◆ **DATA SUPPLIED**
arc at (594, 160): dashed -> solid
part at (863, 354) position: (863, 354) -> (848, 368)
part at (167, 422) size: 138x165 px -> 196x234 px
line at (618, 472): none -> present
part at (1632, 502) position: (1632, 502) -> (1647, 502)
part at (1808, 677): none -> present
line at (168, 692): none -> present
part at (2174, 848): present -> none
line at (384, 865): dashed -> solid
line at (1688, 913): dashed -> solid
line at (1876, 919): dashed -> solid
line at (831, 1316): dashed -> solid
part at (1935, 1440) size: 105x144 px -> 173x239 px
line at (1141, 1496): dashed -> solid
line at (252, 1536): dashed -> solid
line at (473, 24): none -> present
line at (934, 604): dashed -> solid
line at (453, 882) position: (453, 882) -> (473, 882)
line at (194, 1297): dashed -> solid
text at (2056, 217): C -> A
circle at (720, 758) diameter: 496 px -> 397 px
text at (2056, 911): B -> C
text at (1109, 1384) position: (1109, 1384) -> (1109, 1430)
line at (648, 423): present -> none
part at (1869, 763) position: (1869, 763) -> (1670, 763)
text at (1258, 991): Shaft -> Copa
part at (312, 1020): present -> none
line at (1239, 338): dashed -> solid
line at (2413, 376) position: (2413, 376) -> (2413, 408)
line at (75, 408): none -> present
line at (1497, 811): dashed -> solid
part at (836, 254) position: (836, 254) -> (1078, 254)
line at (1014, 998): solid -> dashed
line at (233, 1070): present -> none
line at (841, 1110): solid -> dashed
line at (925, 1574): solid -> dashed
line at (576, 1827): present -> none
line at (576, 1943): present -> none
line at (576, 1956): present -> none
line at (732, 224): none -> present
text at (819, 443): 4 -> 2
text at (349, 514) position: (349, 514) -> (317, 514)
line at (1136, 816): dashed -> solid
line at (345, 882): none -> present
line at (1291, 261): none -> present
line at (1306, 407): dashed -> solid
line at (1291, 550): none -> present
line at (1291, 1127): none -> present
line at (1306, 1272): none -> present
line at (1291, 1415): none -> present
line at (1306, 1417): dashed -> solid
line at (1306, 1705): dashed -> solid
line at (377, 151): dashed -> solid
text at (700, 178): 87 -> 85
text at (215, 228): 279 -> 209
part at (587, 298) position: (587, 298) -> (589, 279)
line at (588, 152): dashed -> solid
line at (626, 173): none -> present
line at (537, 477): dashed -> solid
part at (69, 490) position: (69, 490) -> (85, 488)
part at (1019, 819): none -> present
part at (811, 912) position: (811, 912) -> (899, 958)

◆ **REQUEST**
Edit the records above by changing every occurrence of "dashed" to "broken" and leaving everything else as it is.

◆ **EXERCISE RESULT**
arc at (594, 160): broken -> solid
part at (863, 354) position: (863, 354) -> (848, 368)
part at (167, 422) size: 138x165 px -> 196x234 px
line at (618, 472): none -> present
part at (1632, 502) position: (1632, 502) -> (1647, 502)
part at (1808, 677): none -> present
line at (168, 692): none -> present
part at (2174, 848): present -> none
line at (384, 865): broken -> solid
line at (1688, 913): broken -> solid
line at (1876, 919): broken -> solid
line at (831, 1316): broken -> solid
part at (1935, 1440) size: 105x144 px -> 173x239 px
line at (1141, 1496): broken -> solid
line at (252, 1536): broken -> solid
line at (473, 24): none -> present
line at (934, 604): broken -> solid
line at (453, 882) position: (453, 882) -> (473, 882)
line at (194, 1297): broken -> solid
text at (2056, 217): C -> A
circle at (720, 758) diameter: 496 px -> 397 px
text at (2056, 911): B -> C
text at (1109, 1384) position: (1109, 1384) -> (1109, 1430)
line at (648, 423): present -> none
part at (1869, 763) position: (1869, 763) -> (1670, 763)
text at (1258, 991): Shaft -> Copa
part at (312, 1020): present -> none
line at (1239, 338): broken -> solid
line at (2413, 376) position: (2413, 376) -> (2413, 408)
line at (75, 408): none -> present
line at (1497, 811): broken -> solid
part at (836, 254) position: (836, 254) -> (1078, 254)
line at (1014, 998): solid -> broken
line at (233, 1070): present -> none
line at (841, 1110): solid -> broken
line at (925, 1574): solid -> broken
line at (576, 1827): present -> none
line at (576, 1943): present -> none
line at (576, 1956): present -> none
line at (732, 224): none -> present
text at (819, 443): 4 -> 2
text at (349, 514) position: (349, 514) -> (317, 514)
line at (1136, 816): broken -> solid
line at (345, 882): none -> present
line at (1291, 261): none -> present
line at (1306, 407): broken -> solid
line at (1291, 550): none -> present
line at (1291, 1127): none -> present
line at (1306, 1272): none -> present
line at (1291, 1415): none -> present
line at (1306, 1417): broken -> solid
line at (1306, 1705): broken -> solid
line at (377, 151): broken -> solid
text at (700, 178): 87 -> 85
text at (215, 228): 279 -> 209
part at (587, 298) position: (587, 298) -> (589, 279)
line at (588, 152): broken -> solid
line at (626, 173): none -> present
line at (537, 477): broken -> solid
part at (69, 490) position: (69, 490) -> (85, 488)
part at (1019, 819): none -> present
part at (811, 912) position: (811, 912) -> (899, 958)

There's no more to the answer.